Gov. Kelly, GOP leader to unveil Kansas Medicaid expansion plan

photo by: Nick Krug
Kansas Statehouse in Topeka, February 2014.
Updated story
• Jan. 9, 2020 — Bipartisan deal breaks impasse on expanding Medicaid in Kansas
TOPEKA — Democratic Gov. Laura Kelly and a top Republican legislator are preparing to unveil a bipartisan plan for expanding Medicaid in Kansas.
Kelly’s office scheduled a Statehouse news conference for Thursday morning with Senate Majority Leader Jim Denning. The governor and Denning, an Overland Park Republican, have been working for weeks toward a compromise on providing Medicaid health coverage for up to 150,000 additional people.
Legislators open their annual session Monday. Kelly said in an interview last week that she is confident lawmakers would pass something “we will all be able to live with.”

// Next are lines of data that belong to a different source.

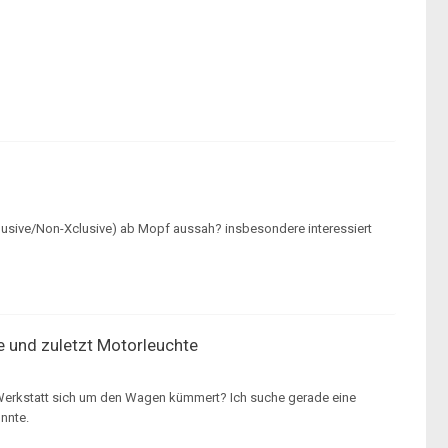
lusive/Non-Xclusive) ab Mopf aussah? insbesondere interessiert
hte und zuletzt Motorleuchte
 Werkstatt sich um den Wagen kümmert? Ich suche gerade eine
nnte.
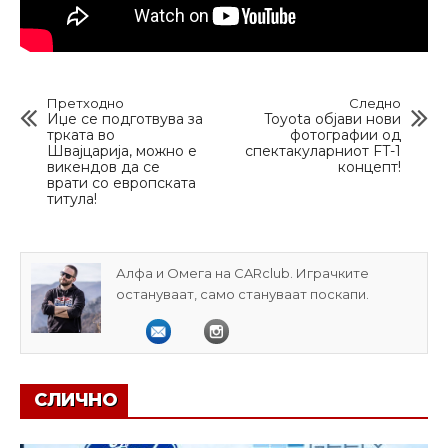
Претходно
Следно
Иџе се подготвува за
Toyota објави нови
трката во
фотографии од
Швајцарија, можно е
спектакуларниот FT-1
викендов да се
концепт!
врати со европската
титула!
Алфа и Омега на CARclub. Играчките
остануваат, само стануваат поскапи.
СЛИЧНО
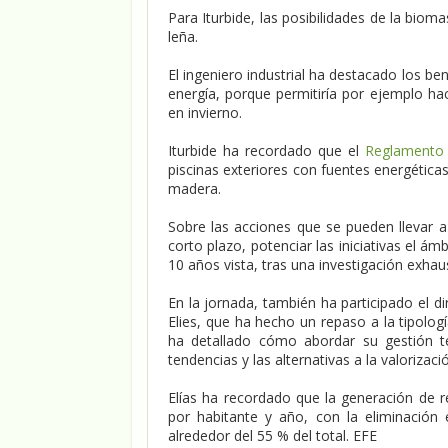
Para Iturbide, las posibilidades de la bi
leña.
El ingeniero industrial ha destacado los ben
energía, porque permitiría por ejemplo hac
en invierno.
Iturbide ha recordado que el
Reglamento d
piscinas exteriores con fuentes energétic
madera.
Sobre las acciones que se pueden llevar 
corto plazo, potenciar las iniciativas el á
10 años vista, tras una investigación exhau
En la jornada, también ha participado el d
Elies, que ha hecho un repaso a la tipolog
ha detallado cómo abordar su gestión t
tendencias y las alternativas a la valorizaci
Elías ha recordado que la generación de r
por habitante y año, con la eliminació
alrededor del 55 % del total. EFE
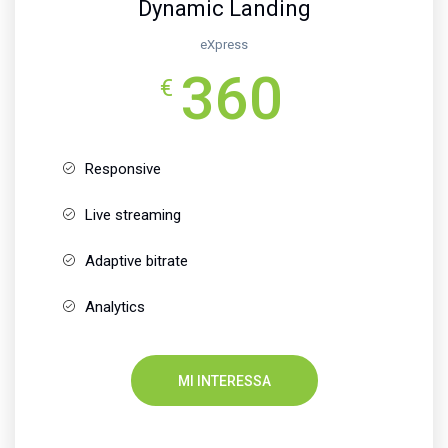
Dynamic Landing
eXpress
360
€
Responsive
Live streaming
Adaptive bitrate
Analytics
MI INTERESSA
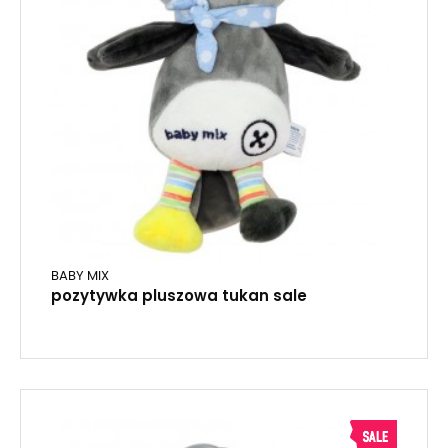
BABY MIX
pozytywka pluszowa tukan sale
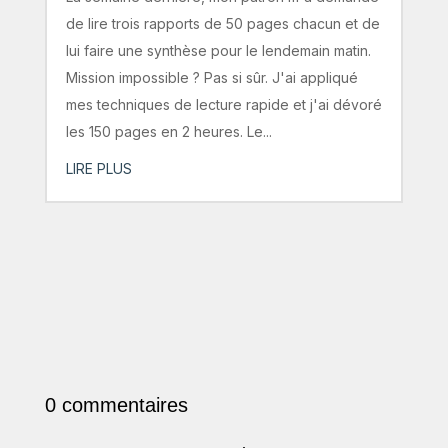
de lire trois rapports de 50 pages chacun et de
lui faire une synthèse pour le lendemain matin.
Mission impossible ? Pas si sûr. J'ai appliqué
mes techniques de lecture rapide et j'ai dévoré
les 150 pages en 2 heures. Le...
LIRE PLUS
0 commentaires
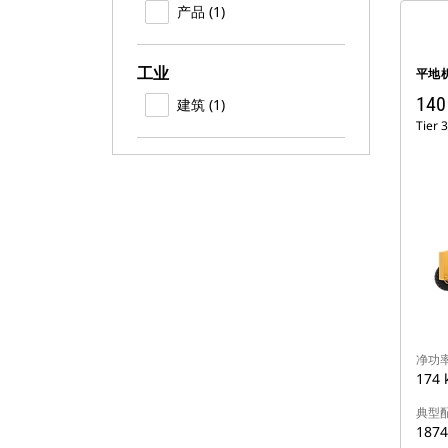
产品 (1)
工业
平地
140
建筑 (1)
Tier 3
净功率 
174 
典型
1874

“Discussions about a plan for Medicaid expansion have been ongoing,” Kelly spokeswoman Lauren Fitzgerald said in an email Wednesday. “Details will be available at Thursday’s press conference.”
Kelly has advocated a straightforward expansion of the state’s $3.8 billion-a-year Medicaid program under the 2010 federal Affordable Care Act championed by former President Barack Obama. Thirty-six states have expanded Medicaid.
The Kansas House passed an expansion plan last year, but top Republicans blocked it in the Senate, questioning its potential cost.
In October, Denning proposed an alternative that would allow the state to pursue a more modest expansion and increase tobacco taxes to finance a program for pushing down private health insurance premiums.